The increase in reserves coincides with a rise in the value of gold, which climbed to $50.72 billion from the previous week's $48.42 billion. Gold prices surged during that week. In India, which is the world's second largest gold consumer, local prices hit a record high of 66,356 rupees per 10 grams on March 8.

The fluctuations in foreign currency assets happen due to the actions taken by the RBI and the rise or fall in the value of foreign investments that are a part of the reserves. Foreign exchange reserves also comprise India's saved-up funds in the International Monetary Fund.

In the week when the foreign exchange information was recorded, the rupee increased its value by 0.1% compared to the dollar. It was traded between 82.7250 and 82.9275. The local currency settled at 82.8775, experiencing a slight drop of around 0.1% over the week. It marks its first decrease on a week-by-week basis since mid-February.

Sitharaman's budget ushers in decade of economic shift

In other news, Finance Minister Nirmala Sitharaman presented an interim budget for India last January, marking almost a decade under Prime Minister Narendra Modi's leadership. Instead of offering handouts before the upcoming national elections, Sitharaman highlighted the government's accomplishments over the past ten years.

In 2025, Sitharaman cut the food subsidy by 3.3 percent, bringing it down to 2.12 trillion rupees ($25.5bn) from its previous value of 2.05 trillion rupees ($24.6bn) this fiscal year. Simultaneously, the fertilizer subsidy was also reduced, even though the capital expenditure of 1.3 trillion rupees ($15.6bn) remained constant.

By controlling expenditures, she declared that the fiscal deficit for the year ending March 2025 would be 5.1 percent. This is less than the anticipated market prediction of around 5.3 to 5.4 percent.

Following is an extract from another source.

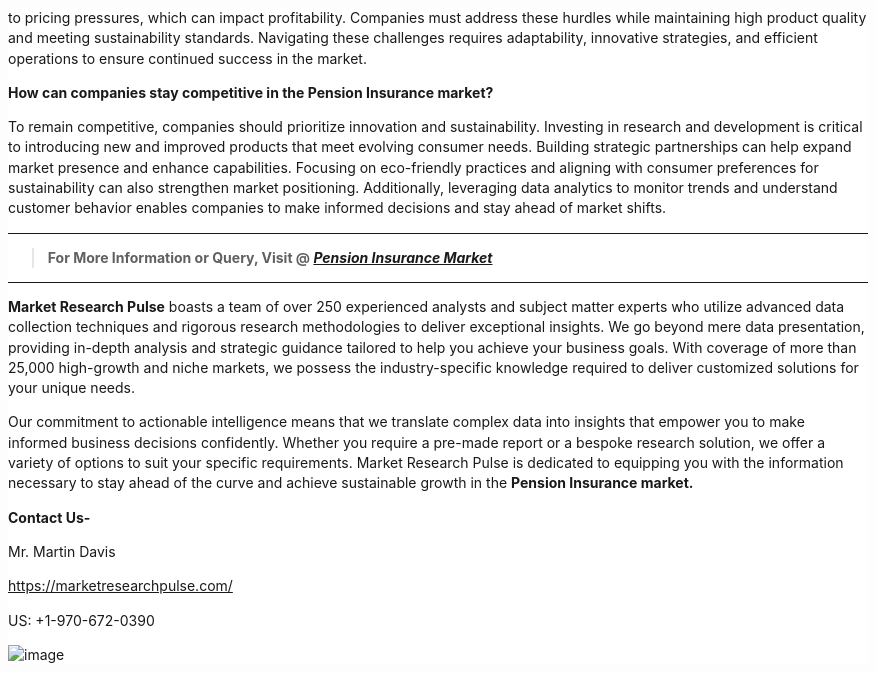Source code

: to pricing pressures, which can impact profitability. Companies must address these hurdles while maintaining high product quality and meeting sustainability standards. Navigating these challenges requires adaptability, innovative strategies, and efficient operations to ensure continued success in the market.</p><p><strong>How can companies stay competitive in the Pension Insurance market?</strong></p><p>To remain competitive, companies should prioritize innovation and sustainability. Investing in research and development is critical to introducing new and improved products that meet evolving consumer needs. Building strategic partnerships can help expand market presence and enhance capabilities. Focusing on eco-friendly practices and aligning with consumer preferences for sustainability can also strengthen market positioning. Additionally, leveraging data analytics to monitor trends and understand customer behavior enables companies to make informed decisions and stay ahead of market shifts.</p><hr /><blockquote><p><strong>For More Information or Query, Visit @&nbsp;<em><a href="https://marketresearchpulse.com/report/84069/pension-insurance-market?utm_source=Linkedin&utm_medium=0115">Pension Insurance Market</a></em></strong></p></blockquote><hr /><p><strong>Market Research Pulse</strong> boasts a team of over 250 experienced analysts and subject matter experts who utilize advanced data collection techniques and rigorous research methodologies to deliver exceptional insights. We go beyond mere data presentation, providing in-depth analysis and strategic guidance tailored to help you achieve your business goals. With coverage of more than 25,000 high-growth and niche markets, we possess the industry-specific knowledge required to deliver customized solutions for your unique needs.</p><p>Our commitment to actionable intelligence means that we translate complex data into insights that empower you to make informed business decisions confidently. Whether you require a pre-made report or a bespoke research solution, we offer a variety of options to suit your specific requirements. Market Research Pulse is dedicated to equipping you with the information necessary to stay ahead of the curve and achieve sustainable growth in the <strong>Pension Insurance market.</strong></p><p><strong>Contact Us-</strong></p><p>Mr. Martin Davis</p><p>https://marketresearchpulse.com/</p><p>US: +1-970-672-0390</p>
![image](https://github.com/user-attachments/assets/d5e69c15-893e-499c-bca3-2a921029122d)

Bannerjee said the lowered subsidies show India's shift from agriculture to manufacturing.  Previously, the government had promised to provide free food to the nation's poorest individuals, protecting them from possible increases in food prices.

In her address, Sitharaman stated that the average real income increased by half, over 250 million individuals escaped poverty, and the economy shot up from the 10th to the 5th largest worldwide in the last decade. However, the opposing Congress party has questioned these figures.

The interest in the nation's Food for Work program has increased over the past year. It suggests that the country's most disadvantaged individuals are experiencing hardship.

Sunil Sinha, the principal economist at Fitch Ratings, highlighted that while there isn't a broad-based corporate investment revival yet, several sectors are demonstrating promising growth. Sectors like steel, cement, and renewables, among others, are increasingly growing. This growth is primarily thanks to the government's increased investment in infrastructure, thereby indicating some promising green shoots in the private sector capital expenditure.

Government expert Bannerjee suggests that improved tax collection could have helped decrease the fiscal deficit. This increase in tax collection was achieved by broadening the reach of luxury tax to include expenses like dining at restaurants.

All of this allowed the Finance Minister to keep to her capital expenditure allocations while maintaining fiscal health. India has been consistently investing in public infrastructure, such as roads, metros, and ports, at a record pace.

This, in turn, has been the key driving force of the country's economic growth. Fitch Rating's Sinha adds a note of commendation for the Finance Minister's strategy, recognizing that she has managed to maintain her focus on Capital Expenditure without diluting its effectiveness.